11. Industrial Property Rights and Copyrights
If a product is manufactured by the contractor on the basis of design information, drawings, models or other specifications of the contractor, the customer shall indemnify and hold it harmless in the event of any infringement of property rights. Execution documents such. B. Plans, sketches and other technical documents remain as well as samples, catalogs, brochures, illustrations u. Like. Always intellectual property of the contractor and are subject to the relevant legal provisions regarding duplication, imitation, competition, etc. Plans, sketches and other documents left to the client remain the property of the author and are to be postponed on request. They may not be shared.
12. Right of withdrawal of the client
The client can only, if he is a consumer within the meaning of the Consumer Protection Act, withdraw until the conclusion of the contract or thereafter within 1 week from the execution of the terms and conditions. However, this does not apply if he has initiated the business relationship himself or if the conclusion of the contract was preceded by no discussions. Any other withdrawal is only possible under special conditions and with the written consent of the contractor. For damage claims of the client, which are based on the defectiveness of the thing itself (compensation claims for consequential damages are expressly excluded), § 1298 ABGB is abolished.
13. Written form
The client has to announce changes to his delivery / invoice / contact address as well as his personal data (eg name change), which he has indicated to the contractor in the course of his order, as long as the contractual transaction is not mutually fulfilled.

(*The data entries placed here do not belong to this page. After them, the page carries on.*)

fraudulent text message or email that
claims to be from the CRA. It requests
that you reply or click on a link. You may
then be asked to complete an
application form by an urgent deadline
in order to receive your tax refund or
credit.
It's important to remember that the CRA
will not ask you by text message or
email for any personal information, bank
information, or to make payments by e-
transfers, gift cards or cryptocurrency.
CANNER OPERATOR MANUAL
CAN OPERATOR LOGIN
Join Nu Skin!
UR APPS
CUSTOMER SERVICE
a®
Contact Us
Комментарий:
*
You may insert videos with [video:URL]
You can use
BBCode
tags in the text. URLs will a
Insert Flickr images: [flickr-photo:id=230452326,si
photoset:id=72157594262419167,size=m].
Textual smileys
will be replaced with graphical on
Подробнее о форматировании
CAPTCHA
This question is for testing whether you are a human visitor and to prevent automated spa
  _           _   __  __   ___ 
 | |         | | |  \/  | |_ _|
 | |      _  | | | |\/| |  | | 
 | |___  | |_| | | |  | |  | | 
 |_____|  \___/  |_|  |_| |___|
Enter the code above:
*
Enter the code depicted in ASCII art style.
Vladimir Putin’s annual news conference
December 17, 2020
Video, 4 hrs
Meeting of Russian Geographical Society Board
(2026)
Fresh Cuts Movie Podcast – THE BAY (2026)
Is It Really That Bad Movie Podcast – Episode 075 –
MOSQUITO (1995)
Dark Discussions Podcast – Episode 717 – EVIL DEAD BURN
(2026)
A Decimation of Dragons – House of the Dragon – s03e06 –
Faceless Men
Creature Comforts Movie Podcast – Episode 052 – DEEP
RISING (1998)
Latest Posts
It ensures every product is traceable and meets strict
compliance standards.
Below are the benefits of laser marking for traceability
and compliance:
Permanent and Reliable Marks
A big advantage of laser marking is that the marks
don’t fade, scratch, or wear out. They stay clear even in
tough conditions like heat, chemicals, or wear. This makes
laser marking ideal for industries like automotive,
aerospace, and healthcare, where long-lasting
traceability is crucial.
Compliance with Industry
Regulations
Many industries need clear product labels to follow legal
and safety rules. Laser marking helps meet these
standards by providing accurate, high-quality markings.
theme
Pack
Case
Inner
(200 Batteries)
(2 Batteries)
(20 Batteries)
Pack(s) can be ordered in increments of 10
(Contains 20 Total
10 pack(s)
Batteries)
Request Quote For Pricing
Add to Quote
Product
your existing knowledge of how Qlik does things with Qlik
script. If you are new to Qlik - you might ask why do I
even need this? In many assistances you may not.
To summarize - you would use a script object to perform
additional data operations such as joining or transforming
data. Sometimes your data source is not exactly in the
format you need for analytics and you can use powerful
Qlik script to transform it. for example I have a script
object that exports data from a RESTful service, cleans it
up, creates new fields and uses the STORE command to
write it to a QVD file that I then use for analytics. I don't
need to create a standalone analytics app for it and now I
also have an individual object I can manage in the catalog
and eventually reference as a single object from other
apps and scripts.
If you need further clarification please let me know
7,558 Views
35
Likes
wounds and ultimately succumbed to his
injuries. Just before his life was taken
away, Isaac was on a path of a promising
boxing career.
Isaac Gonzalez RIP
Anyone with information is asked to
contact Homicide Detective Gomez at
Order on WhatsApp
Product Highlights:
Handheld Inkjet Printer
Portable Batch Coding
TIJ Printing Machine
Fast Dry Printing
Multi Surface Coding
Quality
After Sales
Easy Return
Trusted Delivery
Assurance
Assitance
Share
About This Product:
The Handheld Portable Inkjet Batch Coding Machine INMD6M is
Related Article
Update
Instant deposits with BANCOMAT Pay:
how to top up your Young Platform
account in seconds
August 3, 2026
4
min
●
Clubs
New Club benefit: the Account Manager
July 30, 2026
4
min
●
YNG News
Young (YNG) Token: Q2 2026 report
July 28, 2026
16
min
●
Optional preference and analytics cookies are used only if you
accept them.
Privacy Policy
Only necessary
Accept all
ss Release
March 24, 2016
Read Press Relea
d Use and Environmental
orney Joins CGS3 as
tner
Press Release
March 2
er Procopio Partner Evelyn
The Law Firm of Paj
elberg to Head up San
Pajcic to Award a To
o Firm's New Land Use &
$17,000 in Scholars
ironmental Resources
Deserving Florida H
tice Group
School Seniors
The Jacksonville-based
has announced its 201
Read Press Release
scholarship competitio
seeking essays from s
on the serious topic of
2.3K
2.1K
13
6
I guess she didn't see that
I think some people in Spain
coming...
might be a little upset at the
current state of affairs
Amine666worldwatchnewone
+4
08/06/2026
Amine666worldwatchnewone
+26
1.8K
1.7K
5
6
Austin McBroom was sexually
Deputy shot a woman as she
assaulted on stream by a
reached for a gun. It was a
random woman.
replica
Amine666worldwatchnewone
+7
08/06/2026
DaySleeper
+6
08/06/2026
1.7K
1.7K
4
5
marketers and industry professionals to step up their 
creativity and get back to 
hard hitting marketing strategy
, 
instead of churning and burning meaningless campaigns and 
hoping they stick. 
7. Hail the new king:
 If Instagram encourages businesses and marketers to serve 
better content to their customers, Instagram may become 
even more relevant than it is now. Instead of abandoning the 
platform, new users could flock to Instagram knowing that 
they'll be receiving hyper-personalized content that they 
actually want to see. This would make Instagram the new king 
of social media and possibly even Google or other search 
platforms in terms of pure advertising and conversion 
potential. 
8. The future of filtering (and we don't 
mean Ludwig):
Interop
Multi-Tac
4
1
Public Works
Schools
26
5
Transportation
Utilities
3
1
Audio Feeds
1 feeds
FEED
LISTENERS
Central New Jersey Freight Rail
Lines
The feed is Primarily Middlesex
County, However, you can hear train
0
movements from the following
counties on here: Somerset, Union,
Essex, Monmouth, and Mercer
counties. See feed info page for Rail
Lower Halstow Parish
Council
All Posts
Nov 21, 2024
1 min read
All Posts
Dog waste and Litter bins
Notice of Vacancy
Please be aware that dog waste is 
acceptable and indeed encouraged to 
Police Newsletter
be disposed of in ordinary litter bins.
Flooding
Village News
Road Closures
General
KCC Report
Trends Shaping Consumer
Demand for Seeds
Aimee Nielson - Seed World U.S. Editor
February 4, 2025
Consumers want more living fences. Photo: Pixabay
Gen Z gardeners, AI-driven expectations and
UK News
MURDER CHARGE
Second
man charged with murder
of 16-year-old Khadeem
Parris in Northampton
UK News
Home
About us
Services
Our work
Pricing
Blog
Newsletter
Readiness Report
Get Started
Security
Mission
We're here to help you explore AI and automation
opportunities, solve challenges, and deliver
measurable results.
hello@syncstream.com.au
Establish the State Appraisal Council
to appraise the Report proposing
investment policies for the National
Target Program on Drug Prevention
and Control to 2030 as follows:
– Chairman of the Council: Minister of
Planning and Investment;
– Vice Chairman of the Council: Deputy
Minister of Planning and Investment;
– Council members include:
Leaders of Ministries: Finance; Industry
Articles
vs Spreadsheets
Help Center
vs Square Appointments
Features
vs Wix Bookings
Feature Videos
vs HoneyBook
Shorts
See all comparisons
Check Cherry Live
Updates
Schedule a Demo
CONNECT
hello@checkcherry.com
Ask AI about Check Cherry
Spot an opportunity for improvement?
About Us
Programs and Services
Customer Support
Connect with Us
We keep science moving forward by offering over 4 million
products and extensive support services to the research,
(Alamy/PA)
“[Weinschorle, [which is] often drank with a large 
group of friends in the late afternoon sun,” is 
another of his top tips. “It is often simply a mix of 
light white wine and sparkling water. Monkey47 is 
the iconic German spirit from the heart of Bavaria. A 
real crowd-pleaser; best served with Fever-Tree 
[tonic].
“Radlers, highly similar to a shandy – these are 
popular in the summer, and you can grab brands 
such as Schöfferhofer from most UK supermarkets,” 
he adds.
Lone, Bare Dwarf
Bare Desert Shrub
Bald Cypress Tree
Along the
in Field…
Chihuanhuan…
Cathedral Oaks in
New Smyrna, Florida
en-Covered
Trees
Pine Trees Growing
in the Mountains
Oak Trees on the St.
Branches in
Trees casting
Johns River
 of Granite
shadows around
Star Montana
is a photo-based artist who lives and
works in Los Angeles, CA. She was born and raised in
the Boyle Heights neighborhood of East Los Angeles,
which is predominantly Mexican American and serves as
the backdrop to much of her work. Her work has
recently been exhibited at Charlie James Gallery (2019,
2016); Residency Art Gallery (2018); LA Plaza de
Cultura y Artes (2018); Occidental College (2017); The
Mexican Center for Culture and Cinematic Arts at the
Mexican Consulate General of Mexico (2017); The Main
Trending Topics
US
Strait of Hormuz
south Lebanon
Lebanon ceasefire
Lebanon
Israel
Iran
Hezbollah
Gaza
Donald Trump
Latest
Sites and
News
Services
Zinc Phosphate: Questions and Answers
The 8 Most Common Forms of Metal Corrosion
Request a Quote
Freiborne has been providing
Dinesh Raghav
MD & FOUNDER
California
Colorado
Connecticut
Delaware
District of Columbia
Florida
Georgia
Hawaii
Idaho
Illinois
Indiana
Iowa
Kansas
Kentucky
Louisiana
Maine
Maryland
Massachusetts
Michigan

If this notification is omitted by the client, declarations and documents shall be deemed to have been received even if they have been sent to his last known address / data.
Personal data of the client are only processed and stored to the extent that this is necessary in the context of the business relationship for the purpose of communication. These data will not be passed on to third parties without the consent of the client unless this is absolutely necessary for the fulfillment of the contract. If legal obligations exist, the data of the client will also be forwarded to public authorities and institutions (eg tax authorities, insurance companies, etc.). At the request of the client, it is communicated whether and which personal data has been stored. The customer has the right to information, correction, deletion, restriction, data portability, revocation and opposition of stored data (within the framework of data protection law).
Insofar as no special agreements have been made by these terms of payment and delivery, the provisions of the ABGB and the HGB shall apply. If these terms of payment and delivery in individual points contradict the statutory provisions, the remaining agreements shall be deemed to be continuing. The ineffective provision shall be replaced by an effective one, which enables the economic purpose pursued with it. Should one or more clauses of the GTC be or become invalid, then the provision comes closest to the sense.